Are there any new players in the fulfillment industry I should know about?


Any new technical advances? I had a bit of a tough time with uploading designs on Zazzle back in the day. I’m hoping there have been some improvements in this area. My guess is the role of social media has increased in the past 3 years as well.


Has an industry leader emerged?

Who has the best quality products and the best customer service?


If you had to choose 1 fulfillment shop, who would you do with?


Our website has a wordpress platform, so which companies match up best with that? One thing I wanted years ago was to have the fulfillment platform under my own URL. We were able to do this with frames, but it was very difficult. Any advances in that area?

Any feedback and suggestions would be much appreciated. Thanks in advance. It’s good to be back!


----------



## Rodney (Nov 3, 2004)

> I apologize in advance for all of these questions but I’m trying to catch up very quickly.


I'd suggest taking it slowly 



> Are there any new players in the fulfillment industry I should know about?


There are lots of different fulfillment companies both large and small. Some Zazzle/CafePress/Spreadshirt/PrintFection sized, some run by hard working small business owners with similar equipment.

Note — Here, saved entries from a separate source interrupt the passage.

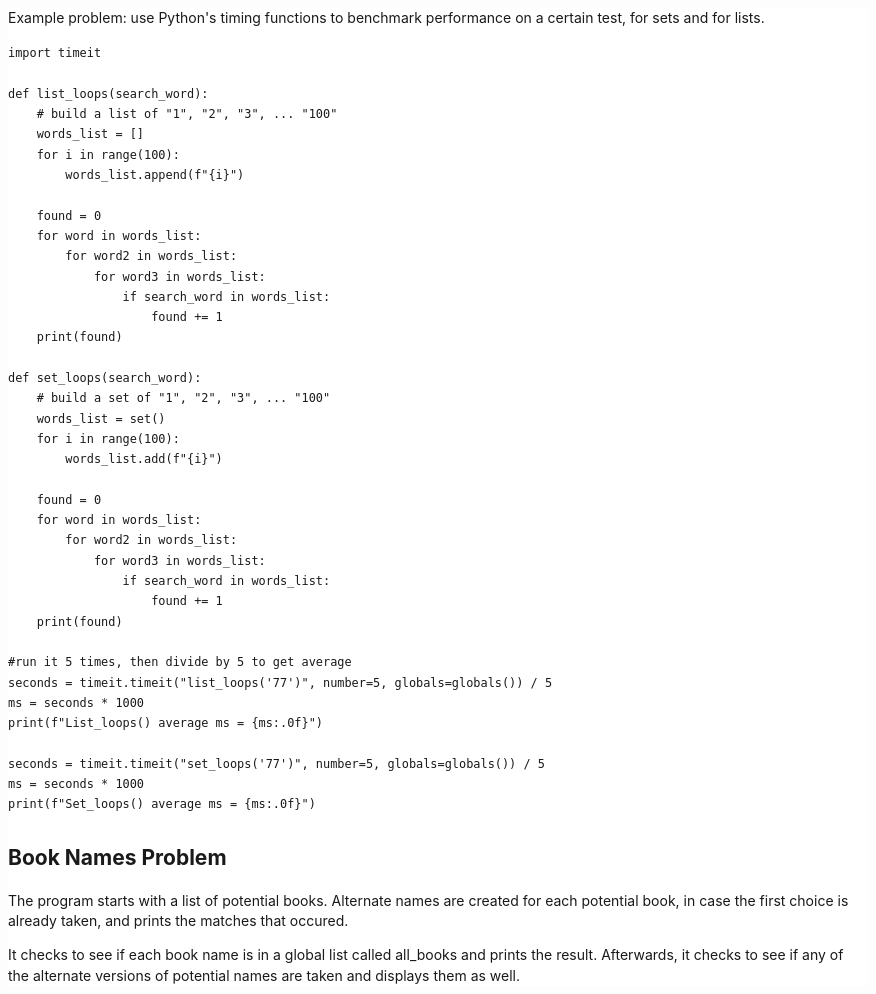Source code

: <p>Example problem: use Python's timing functions to benchmark performance on a certain test, for sets and for lists.</p>

    import timeit

    def list_loops(search_word):
        # build a list of "1", "2", "3", ... "100"
        words_list = []
        for i in range(100):
            words_list.append(f"{i}")

        found = 0
        for word in words_list:
            for word2 in words_list:
                for word3 in words_list:
                    if search_word in words_list:
                        found += 1
        print(found)

    def set_loops(search_word):
        # build a set of "1", "2", "3", ... "100"
        words_list = set()
        for i in range(100):
            words_list.add(f"{i}")

        found = 0
        for word in words_list:
            for word2 in words_list:
                for word3 in words_list:
                    if search_word in words_list:
                        found += 1
        print(found)

    #run it 5 times, then divide by 5 to get average
    seconds = timeit.timeit("list_loops('77')", number=5, globals=globals()) / 5
    ms = seconds * 1000
    print(f"List_loops() average ms = {ms:.0f}")

    seconds = timeit.timeit("set_loops('77')", number=5, globals=globals()) / 5
    ms = seconds * 1000
    print(f"Set_loops() average ms = {ms:.0f}")

## Book Names Problem

<p>The program starts with a list of potential books. Alternate names are created for each potential
book, in case the first
choice is already taken, and prints the matches that occured.<p>

<p>It checks to see if each book name is in a global list called all_books and prints the result. Afterwards, it checks to see
if any of the alternate versions of potential names are
taken and displays them as well.</p>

> Any new technical advances? I had a bit of a tough time with uploading designs on Zazzle back in the day


Hard to say what has changed in the past 3 years. Might be worth checking out their interfaces to see what new bulk uploading and product creation options they have.



> Who has the best quality products and the best customer service?


They are generally about the same. All companies pretty much stand behind their products if something goes wrong.



> Our website has a wordpress platform, so which companies match up best with that?


It's just a matter of creating a link to the storefront they create for you. Doesn't really matter much how your site in setup on your end.



> One thing I wanted years ago was to have the fulfillment platform under my own URL. We were able to do this with frames, but it was very difficult. Any advances in that area?


It depends on how much technical knowledge you have and exactly how much you want to take on yourself (processing credit cards? customer service? Just the front end shopping cart?) There are a lot of possibilities.


----------